▶ _Extracted records_
#####
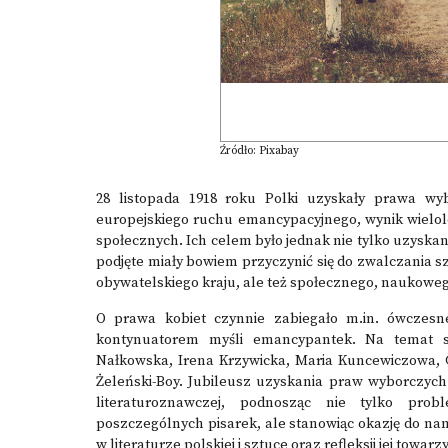
Źródło: Pixabay
28 listopada 1918 roku Polki uzyskały prawa wyb
europejskiego ruchu emancypacyjnego, wynik wielole
społecznych. Ich celem było jednak nie tylko uzyskan
podjęte miały bowiem przyczynić się do zwalczania sz
obywatelskiego kraju, ale też społecznego, naukowego,
O prawa kobiet czynnie zabiegało m.in. ówczesne
kontynuatorem myśli emancypantek. Na temat sy
Nałkowska, Irena Krzywicka, Maria Kuncewiczowa, G
Żeleński-Boy. Jubileusz uzyskania praw wyborczych 
literaturoznawczej, podnosząc nie tylko pr
poszczególnych pisarek, ale stanowiąc okazję do n
w literaturze polskiej i sztuce oraz refleksji jej towarz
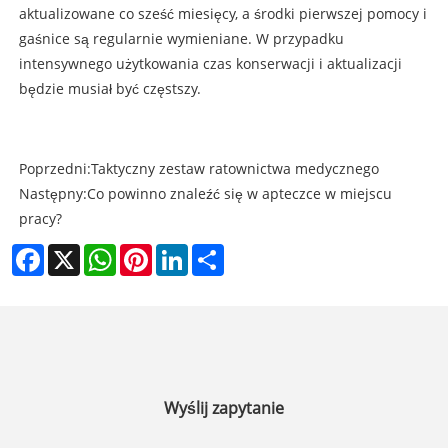
aktualizowane co sześć miesięcy, a środki pierwszej pomocy i
gaśnice są regularnie wymieniane. W przypadku
intensywnego użytkowania czas konserwacji i aktualizacji
będzie musiał być częstszy.
Poprzedni:
Taktyczny zestaw ratownictwa medycznego
Następny:
Co powinno znaleźć się w apteczce w miejscu
pracy?
Facebook
X
WhatsApp
Pinterest
LinkedIn
Share
Wyślij zapytanie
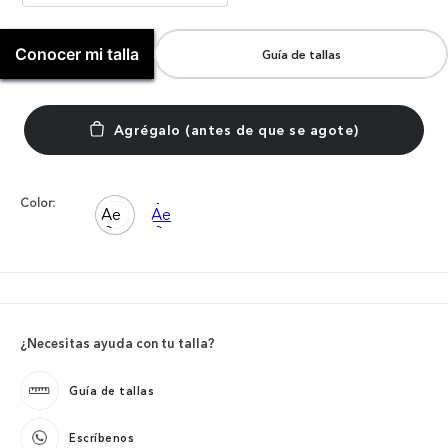
Conocer mi talla
Guía de tallas
Color:
¿Necesitas ayuda con tu talla?
Guía de tallas
Escríbenos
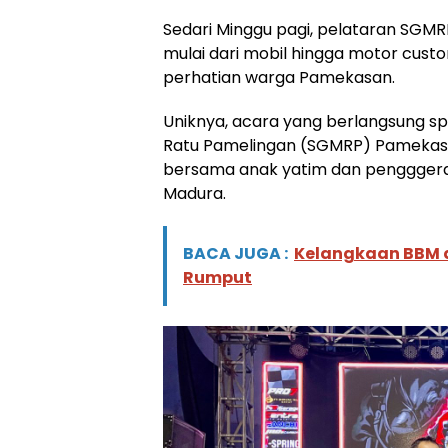
Sedari Minggu pagi, pelataran SGMR
mulai dari mobil hingga motor
cust
perhatian warga Pamekasan.
Uniknya, acara yang berlangsung sp
Ratu Pamelingan (SGMRP) Pamekasan, 
bersama anak yatim dan pengggera
Madura.
BACA JUGA :
Kelangkaan BBM d
Rumput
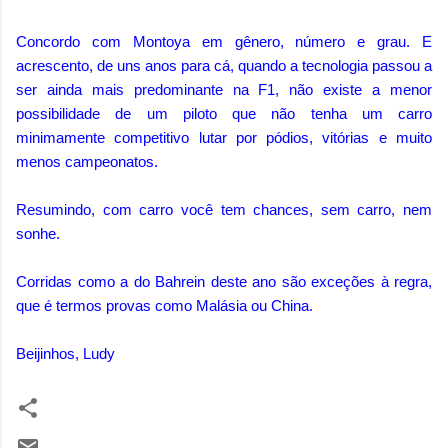
Concordo com Montoya em gênero, número e grau. E
acrescento, de uns anos para cá, quando a tecnologia passou a
ser ainda mais predominante na F1, não existe a menor
possibilidade de um piloto que não tenha um carro
minimamente competitivo lutar por pódios, vitórias e muito
menos campeonatos.
Resumindo, com carro você tem chances, sem carro, nem
sonhe.
Corridas como a do Bahrein deste ano são exceções à regra,
que é termos provas como Malásia ou China.
Beijinhos, Ludy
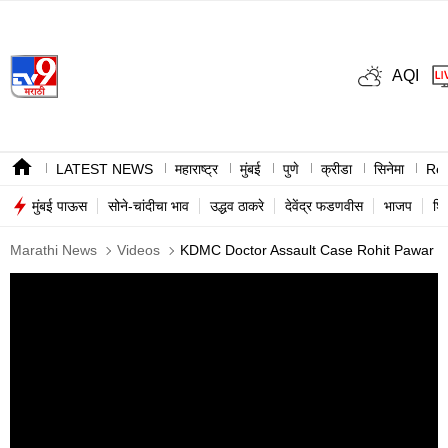
AQI
LATEST NEWS
महाराष्ट्र
मुंबई
पुणे
क्रीडा
सिनेमा
Ree
मुंबई पाऊस
सोने-चांदीचा भाव
उद्धव ठाकरे
देवेंद्र फडणवीस
भाजप
शि
Marathi News
Videos
KDMC Doctor Assault Case Rohit Pawar D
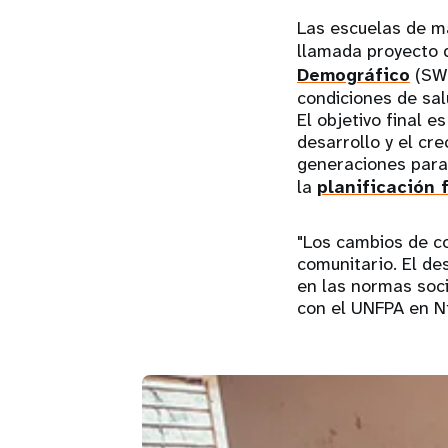
Las escuelas de ma
llamada proyecto
Demográfico
(SWE
condiciones de sal
El objetivo final 
desarrollo y el c
generaciones para 
la
planificación 
"Los cambios de c
comunitario. El d
en las normas soci
con el UNFPA en Ní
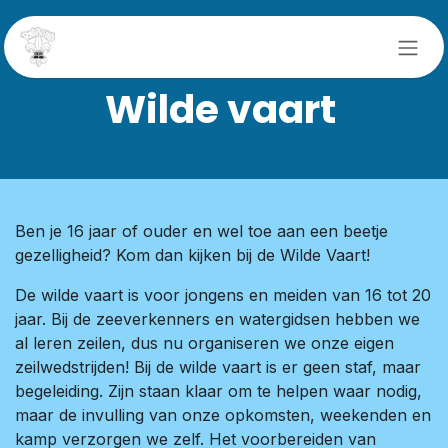
Skip to Content
Wilde vaart
Ben je 16 jaar of ouder en wel toe aan een beetje
gezelligheid? Kom dan kijken bij de Wilde Vaart!
De wilde vaart is voor jongens en meiden van 16 tot 20
jaar. Bij de zeeverkenners en watergidsen hebben we
al leren zeilen, dus nu organiseren we onze eigen
zeilwedstrijden! Bij de wilde vaart is er geen staf, maar
begeleiding. Zijn staan klaar om te helpen waar nodig,
maar de invulling van onze opkomsten, weekenden en
kamp verzorgen we zelf. Het voorbereiden van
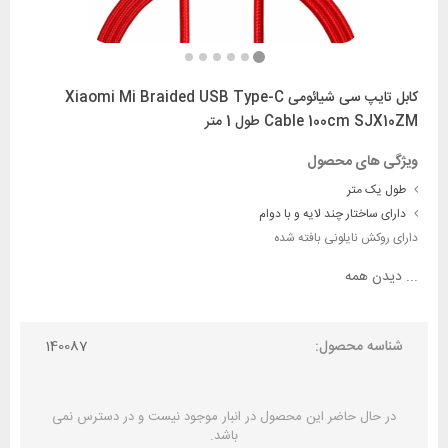
کابل تایپ سی شیائومی Xiaomi Mi Braided USB Type-C
Cable 100cm SJX10ZM طول 1 متر
ویژگی های محصول
طول یک متر
دارای ساختار چند لایه و با دوام
دارای روکش نایلونی بافته شده
...
دیدن همه
شناسه محصول:
140087
در حال حاضر این محصول در انبار موجود نیست و در دسترس نمی
باشد.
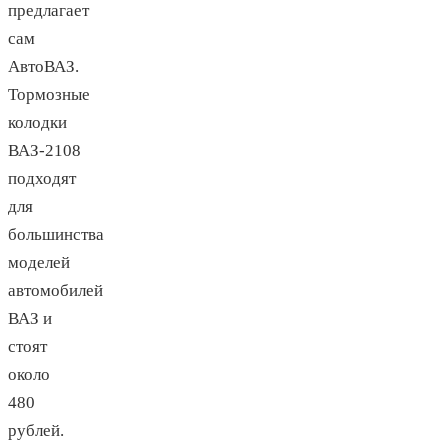
предлагает
сам
АвтоВАЗ.
Тормозные
колодки
ВАЗ-2108
подходят
для
большинства
моделей
автомобилей
ВАЗ и
стоят
около
480
рублей.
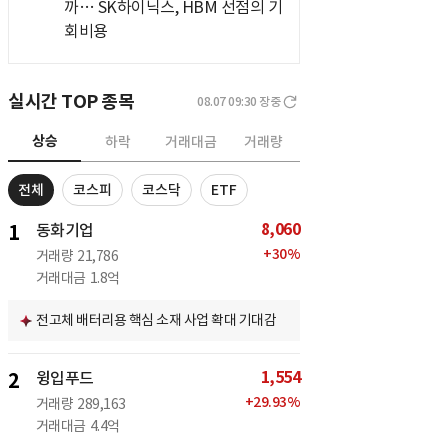
까… SK하이닉스, HBM 선점의 기
회비용
실시간 TOP 종목
08.07 09:30
장중
상승
하락
거래대금
거래량
전체
코스피
코스닥
ETF
8,060
1
동화기업
+
30
%
거래량
21,786
거래대금
1.8억
전고체 배터리용 핵심 소재 사업 확대 기대감
1,554
2
윙입푸드
+
29.93
%
거래량
289,163
거래대금
4.4억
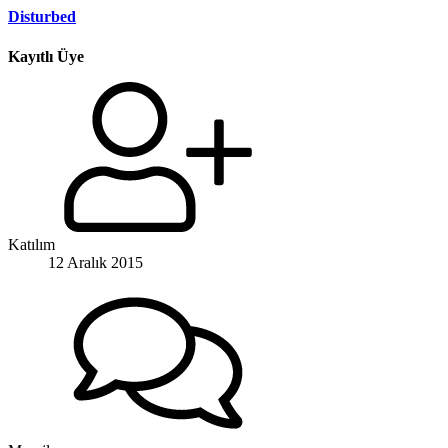
Disturbed
Kayıtlı Üye
Katılım
12 Aralık 2015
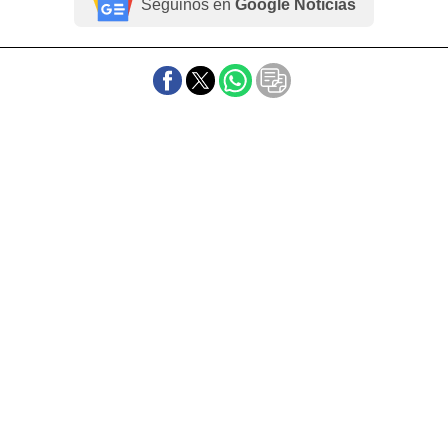
Seguinos en
Google Noticias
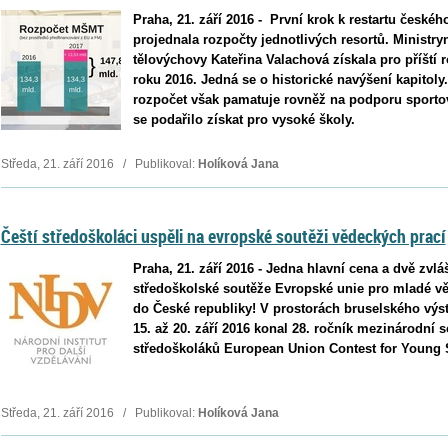
Praha, 21. září 2016 - První krok k restartu českéh
projednala rozpočty jednotlivých resortů. Ministry
tělovýchovy Kateřina Valachová získala pro příští r
roku 2016. Jedná se o historické navýšení kapitoly.
rozpočet však pamatuje rovněž na podporu sportov
se podařilo získat pro vysoké školy.
Středa, 21. září 2016 / Publikoval:
Holíková Jana
Čeští středoškoláci uspěli na evropské soutěži vědeckých prací
Praha, 21. září 2016 - Jedna hlavní cena a dvě zvlá
středoškolské soutěže Evropské unie pro mladé vě
do České republiky! V prostorách bruselského výst
15. až 20. září 2016 konal 28. ročník mezinárodní 
středoškoláků European Union Contest for Young S
Středa, 21. září 2016 / Publikoval:
Holíková Jana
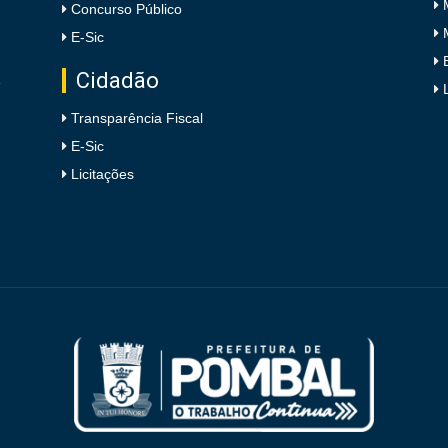
Concurso Público
E-Sic
Cidadão
e
Transparência Fiscal
E-Sic
Licitações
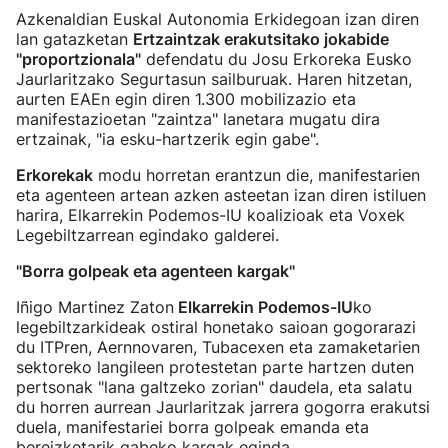
Azkenaldian Euskal Autonomia Erkidegoan izan diren
lan gatazketan
Ertzaintzak erakutsitako jokabide
"proportzionala"
defendatu du Josu Erkoreka Eusko
Jaurlaritzako Segurtasun sailburuak. Haren hitzetan,
aurten EAEn egin diren 1.300 mobilizazio eta
manifestazioetan "zaintza" lanetara mugatu dira
ertzainak, "ia esku-hartzerik egin gabe".
Erkorekak
modu horretan erantzun die, manifestarien
eta agenteen artean azken asteetan izan diren istiluen
harira, Elkarrekin Podemos-IU koalizioak eta Voxek
Legebiltzarrean egindako galderei.
"Borra golpeak eta agenteen kargak"
Iñigo Martinez Zaton
Elkarrekin Podemos-IU
ko
legebiltzarkideak ostiral honetako saioan gogorarazi
du ITPren, Aernnovaren, Tubacexen eta zamaketarien
sektoreko langileen protestetan parte hartzen duten
pertsonak "lana galtzeko zorian" daudela, eta salatu
du horren aurrean Jaurlaritzak jarrera gogorra erakutsi
duela, manifestariei borra golpeak emanda eta
bereizketarik gabeko kargak eginda.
#####
▶ _Problem statement_
Copy out every line of the material above with no pictures, switching "Guía de tallas" to "Tabla de tallas" wherever it occurs and changing nothing else.

▶ _Task answer_
Źródło: Pixabay
28 listopada 1918 roku Polki uzyskały prawa wyb
europejskiego ruchu emancypacyjnego, wynik wielole
społecznych. Ich celem było jednak nie tylko uzyskan
podjęte miały bowiem przyczynić się do zwalczania sz
obywatelskiego kraju, ale też społecznego, naukowego,
O prawa kobiet czynnie zabiegało m.in. ówczesne
kontynuatorem myśli emancypantek. Na temat sy
Nałkowska, Irena Krzywicka, Maria Kuncewiczowa, G
Żeleński-Boy. Jubileusz uzyskania praw wyborczych 
literaturoznawczej, podnosząc nie tylko pr
poszczególnych pisarek, ale stanowiąc okazję do n
w literaturze polskiej i sztuce oraz refleksji jej towarz
aktualizowane co sześć miesięcy, a środki pierwszej pomocy i
gaśnice są regularnie wymieniane. W przypadku
intensywnego użytkowania czas konserwacji i aktualizacji
będzie musiał być częstszy.
Poprzedni:
Taktyczny zestaw ratownictwa medycznego
Następny:
Co powinno znaleźć się w apteczce w miejscu
pracy?
Facebook
X
WhatsApp
Pinterest
LinkedIn
Share
Wyślij zapytanie
Conocer mi talla
Tabla de tallas
Color:
¿Necesitas ayuda con tu talla?
Tabla de tallas
Escríbenos
Sedari Minggu pagi, pelataran SGMR
mulai dari mobil hingga motor
cust
perhatian warga Pamekasan.
Uniknya, acara yang berlangsung sp
Ratu Pamelingan (SGMRP) Pamekasan, 
bersama anak yatim dan pengggera
Madura.
BACA JUGA :
Kelangkaan BBM d
Rumput
Concordo com Montoya em gênero, número e grau. E
acrescento, de uns anos para cá, quando a tecnologia passou a
ser ainda mais predominante na F1, não existe a menor
possibilidade de um piloto que não tenha um carro
minimamente competitivo lutar por pódios, vitórias e muito
menos campeonatos.
Resumindo, com carro você tem chances, sem carro, nem
sonhe.
Corridas como a do Bahrein deste ano são exceções à regra,
que é termos provas como Malásia ou China.
Beijinhos, Ludy
AQI
LATEST NEWS
महाराष्ट्र
मुंबई
पुणे
क्रीडा
सिनेमा
Ree
मुंबई पाऊस
सोने-चांदीचा भाव
उद्धव ठाकरे
देवेंद्र फडणवीस
भाजप
शि
Marathi News
Videos
KDMC Doctor Assault Case Rohit Pawar D
Las escuelas de ma
llamada proyecto
Demográfico
(SWE
condiciones de sal
El objetivo final 
desarrollo y el c
generaciones para 
la
planificación 
"Los cambios de c
comunitario. El d
en las normas soci
con el UNFPA en Ní
Skip to Content
Wilde vaart
Ben je 16 jaar of ouder en wel toe aan een beetje
gezelligheid? Kom dan kijken bij de Wilde Vaart!
De wilde vaart is voor jongens en meiden van 16 tot 20
jaar. Bij de zeeverkenners en watergidsen hebben we
al leren zeilen, dus nu organiseren we onze eigen
zeilwedstrijden! Bij de wilde vaart is er geen staf, maar
begeleiding. Zijn staan klaar om te helpen waar nodig,
maar de invulling van onze opkomsten, weekenden en
kamp verzorgen we zelf. Het voorbereiden van
کابل تایپ سی شیائومی Xiaomi Mi Braided USB Type-C
Cable 100cm SJX10ZM طول 1 متر
ویژگی های محصول
طول یک متر
دارای ساختار چند لایه و با دوام
دارای روکش نایلونی بافته شده
...
دیدن همه
شناسه محصول:
140087
در حال حاضر این محصول در انبار موجود نیست و در دسترس نمی
باشد.
предлагает
сам
АвтоВАЗ.
Тормозные
колодки
ВАЗ-2108
подходят
для
большинства
моделей
автомобилей
ВАЗ и
стоят
около
480
рублей.
까… SK하이닉스, HBM 선점의 기
회비용
실시간 TOP 종목
08.07 09:30
장중
상승
하락
거래대금
거래량
전체
코스피
코스닥
ETF
8,060
1
동화기업
+
30
%
거래량
21,786
거래대금
1.8억
전고체 배터리용 핵심 소재 사업 확대 기대감
1,554
2
윙입푸드
+
29.93
%
거래량
289,163
거래대금
4.4억
Disturbed
Kayıtlı Üye
Katılım
12 Aralık 2015
Seguinos en
Google Noticias
Praha, 21. září 2016 - První krok k restartu českéh
projednala rozpočty jednotlivých resortů. Ministry
tělovýchovy Kateřina Valachová získala pro příští r
roku 2016. Jedná se o historické navýšení kapitoly.
rozpočet však pamatuje rovněž na podporu sportov
se podařilo získat pro vysoké školy.
Středa, 21. září 2016 / Publikoval:
Holíková Jana
Čeští středoškoláci uspěli na evropské soutěži vědeckých prací
Praha, 21. září 2016 - Jedna hlavní cena a dvě zvlá
středoškolské soutěže Evropské unie pro mladé vě
do České republiky! V prostorách bruselského výst
15. až 20. září 2016 konal 28. ročník mezinárodní 
středoškoláků European Union Contest for Young S
Středa, 21. září 2016 / Publikoval:
Holíková Jana
Concurso Público
E-Sic
Cidadão
e
Transparência Fiscal
E-Sic
Licitações
Azkenaldian Euskal Autonomia Erkidegoan izan diren
lan gatazketan
Ertzaintzak erakutsitako jokabide
"proportzionala"
defendatu du Josu Erkoreka Eusko
Jaurlaritzako Segurtasun sailburuak. Haren hitzetan,
aurten EAEn egin diren 1.300 mobilizazio eta
manifestazioetan "zaintza" lanetara mugatu dira
ertzainak, "ia esku-hartzerik egin gabe".
Erkorekak
modu horretan erantzun die, manifestarien
eta agenteen artean azken asteetan izan diren istiluen
harira, Elkarrekin Podemos-IU koalizioak eta Voxek
Legebiltzarrean egindako galderei.
"Borra golpeak eta agenteen kargak"
Iñigo Martinez Zaton
Elkarrekin Podemos-IU
ko
legebiltzarkideak ostiral honetako saioan gogorarazi
du ITPren, Aernnovaren, Tubacexen eta zamaketarien
sektoreko langileen protestetan parte hartzen duten
pertsonak "lana galtzeko zorian" daudela, eta salatu
du horren aurrean Jaurlaritzak jarrera gogorra erakutsi
duela, manifestariei borra golpeak emanda eta
bereizketarik gabeko kargak eginda.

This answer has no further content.